Svindal wins a World Cup downhill, leads overall standings
WENGEN, Switzerland (AP) — Aksel Lund Svindal was due some good luck and a win on the historic Lauberhorn hill. He got both on Saturday.
Svindal won a tricky World Cup downhill in challenging weather on Saturday, finally winning Switzerland’s classic Alpine ski race at the 10th attempt to retake the overall standings lead.
The Norwegian stunned the appreciative crowd of 22,000 by being 1.52 seconds faster than early leader Klaus Kroell of Austria down the shortened 2.7-kilometer course.
Only Hannes Reichelt came close, racing immediately after Svindal and just .19 seconds slower, pushing teammate Kroell into third.
No one racing after Svindal and Reichelt had a chance as fog rolled in, and snow slowed the course.
“I have had some bad luck in Wengen before,” said Svindal, the dominant downhill racer of this generation whose first eight visits here left him far from victory. “It was good to have some good luck.”
Still, it was far from easy after the sunshine highlighting a fast racing line for No. 4 starter Kroell was long gone when the top two finishers overcame poor visibility as Nos. 18 and 19.
“How many races do you have in you where you are able to go to that extreme? Not many,” said Svindal, who has won four of the five downhills this season.
Svindal earned his 100 race points that lifted him 15 ahead of Marcel Hirscher, the four-time defending champion from Austria. Hirscher does not race downhill, and starts among the favorites in the slalom on Sunday.

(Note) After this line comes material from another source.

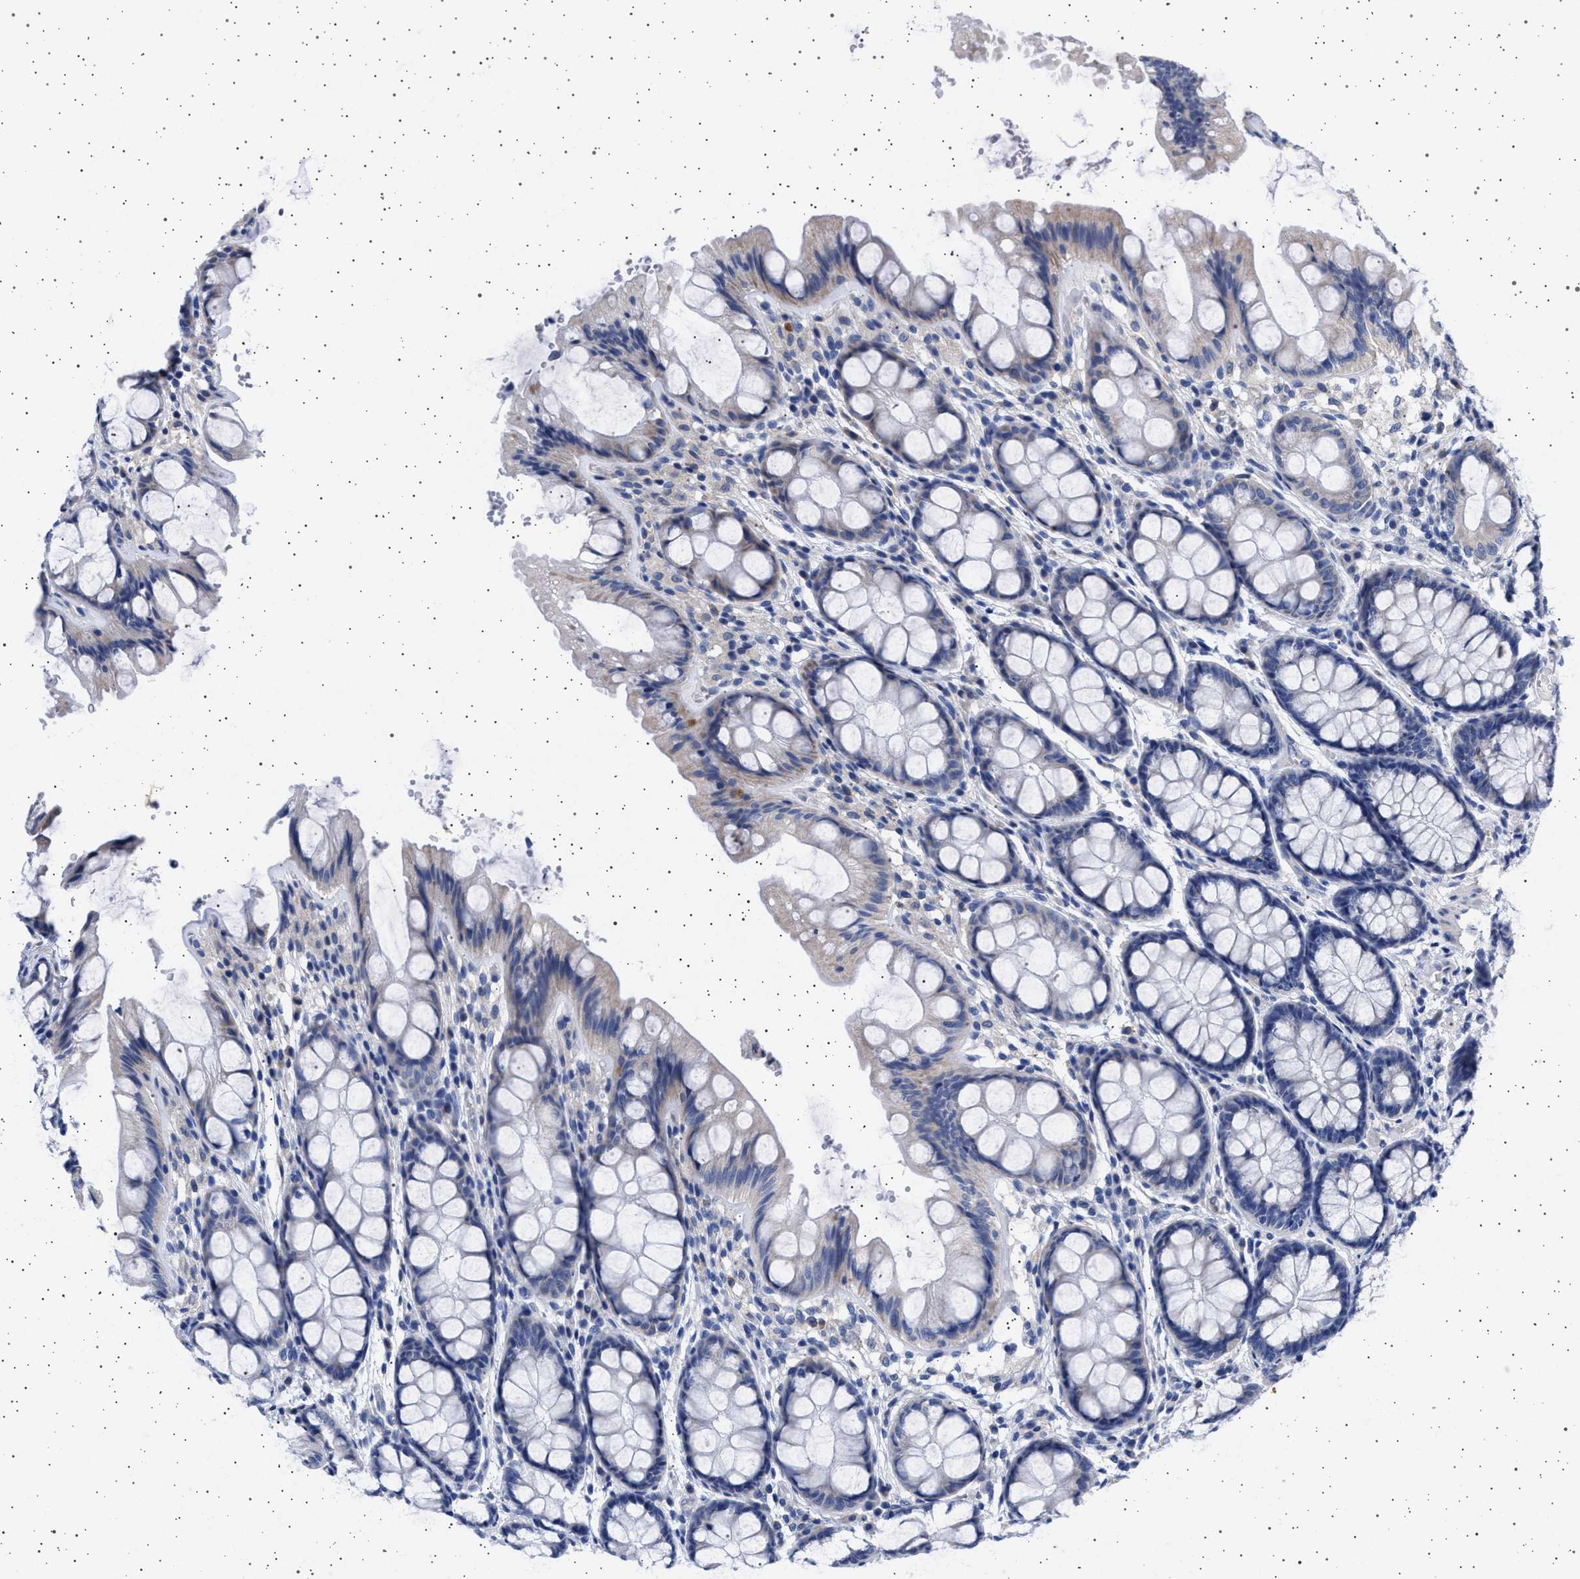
{"staining": {"intensity": "negative", "quantity": "none", "location": "none"}, "tissue": "colon", "cell_type": "Endothelial cells", "image_type": "normal", "snomed": [{"axis": "morphology", "description": "Normal tissue, NOS"}, {"axis": "topography", "description": "Colon"}], "caption": "Colon was stained to show a protein in brown. There is no significant positivity in endothelial cells. The staining is performed using DAB brown chromogen with nuclei counter-stained in using hematoxylin.", "gene": "TRMT10B", "patient": {"sex": "male", "age": 47}}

Norway has swept the three-race Wengen meeting so far after Kjetil Jansrud edged Svindal for victory in the combined on Friday.
With 11 World Cup wins for Norwegian men this season, in just 18 races, the Nordic nation matched its all-time Alpine season record with two months left.

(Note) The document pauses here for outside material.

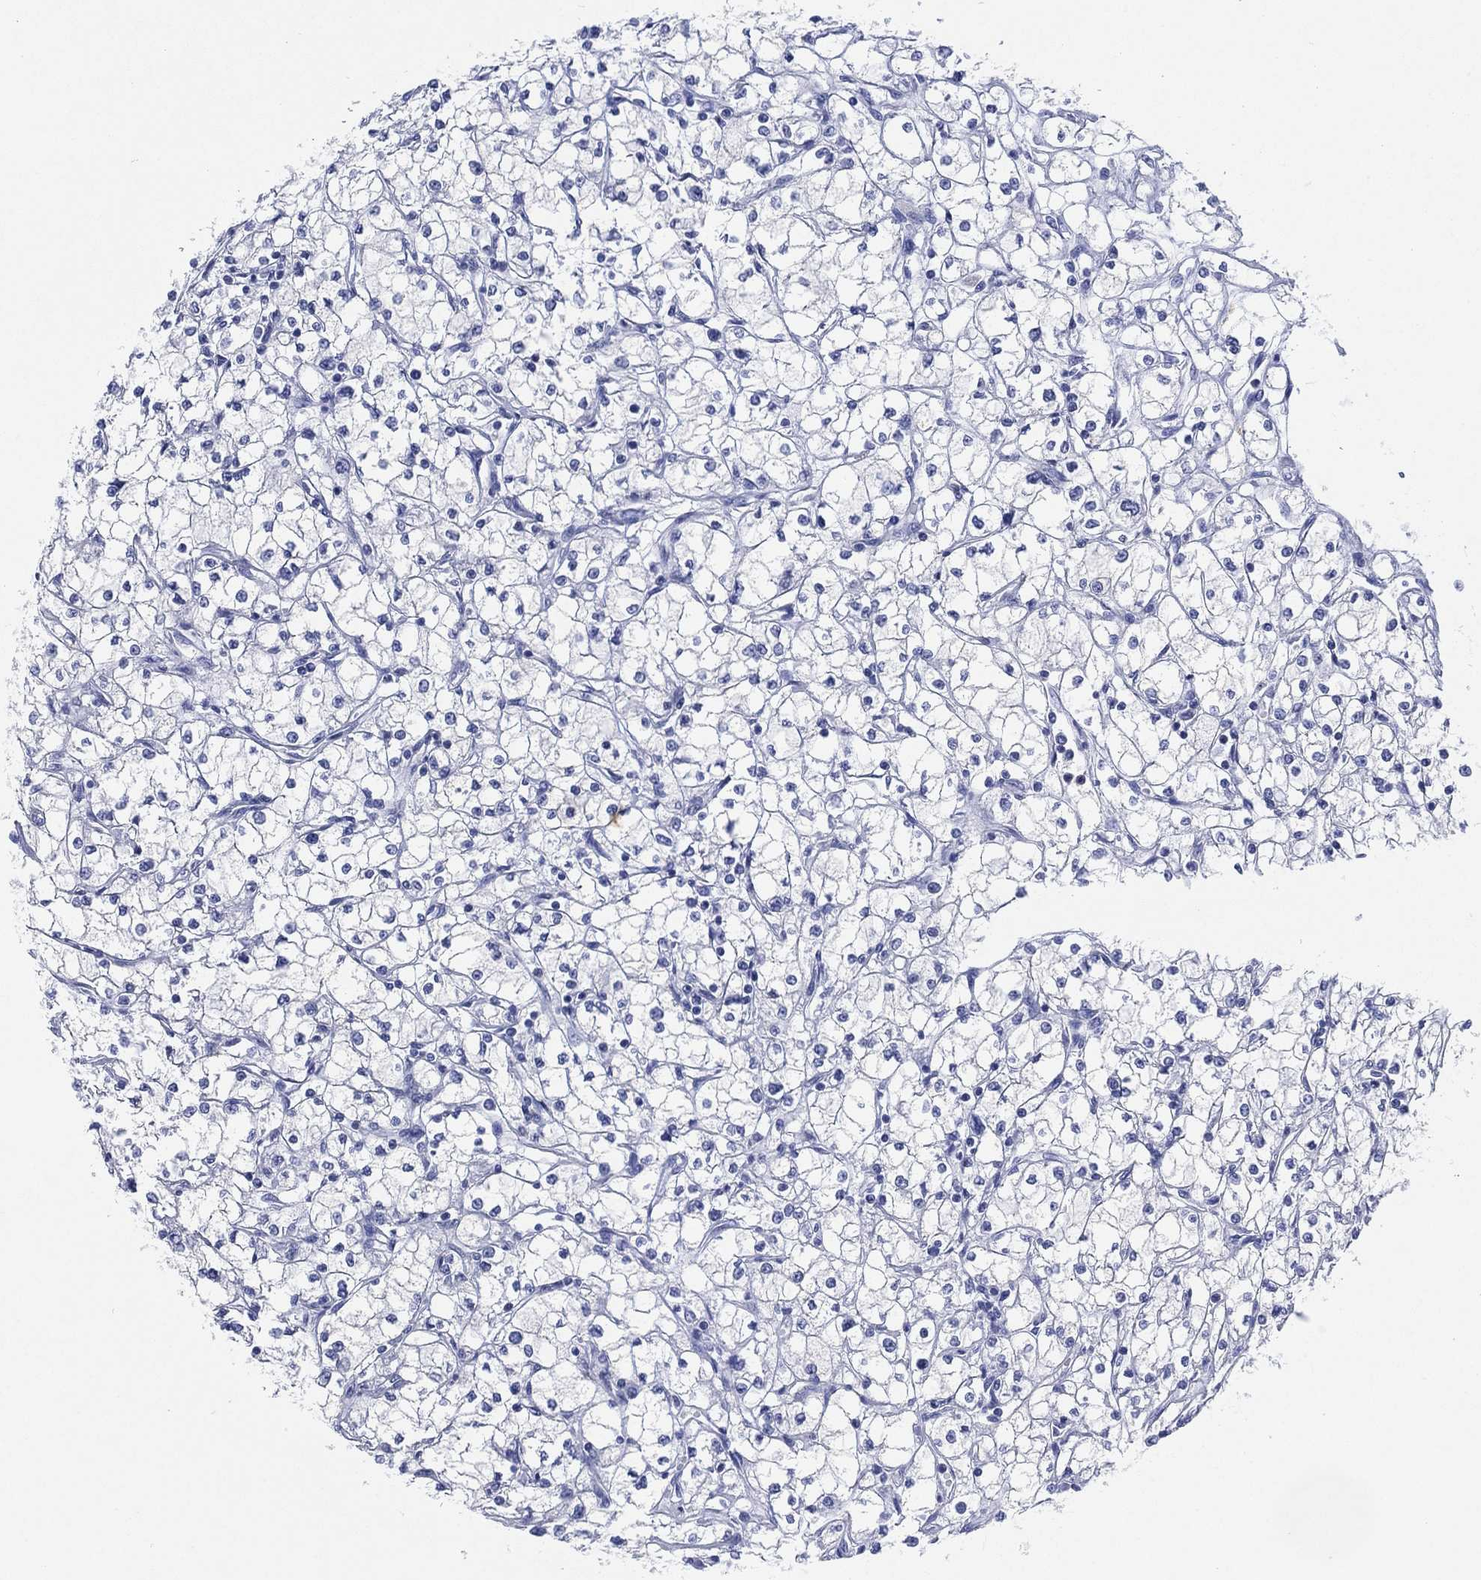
{"staining": {"intensity": "negative", "quantity": "none", "location": "none"}, "tissue": "renal cancer", "cell_type": "Tumor cells", "image_type": "cancer", "snomed": [{"axis": "morphology", "description": "Adenocarcinoma, NOS"}, {"axis": "topography", "description": "Kidney"}], "caption": "Micrograph shows no protein expression in tumor cells of adenocarcinoma (renal) tissue.", "gene": "SLC9C2", "patient": {"sex": "male", "age": 67}}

Jansrud had no hope on Saturday, starting No. 22 after a 15-minute delay for fog. He finished 2.13 back and was visibly frustrated in the finish area.
Svindal and Reichelt expressed their sympathy for the racers who followed them in the fast-changing light.
“Today was really a tough race. I was really on the limit,” said Reichelt, who won this race last year and has made the podium four straight times.
Kroell, the 2011 Lauberhorn winner, had no top-10 finish in any race for more than two years.
“It was very important to be back in business,” said Kroell, who described the top two as “unbelievable. I was best of the rest today.”
Svindal was the ninth different Lauberhorn winner in nine years, since Bode Miller of the United States completed back-to-back wins in 2008.
The start was brought down the mountain from the full 4.4-kilometer distance because fog and snow prevented a planned early morning training run on the top section.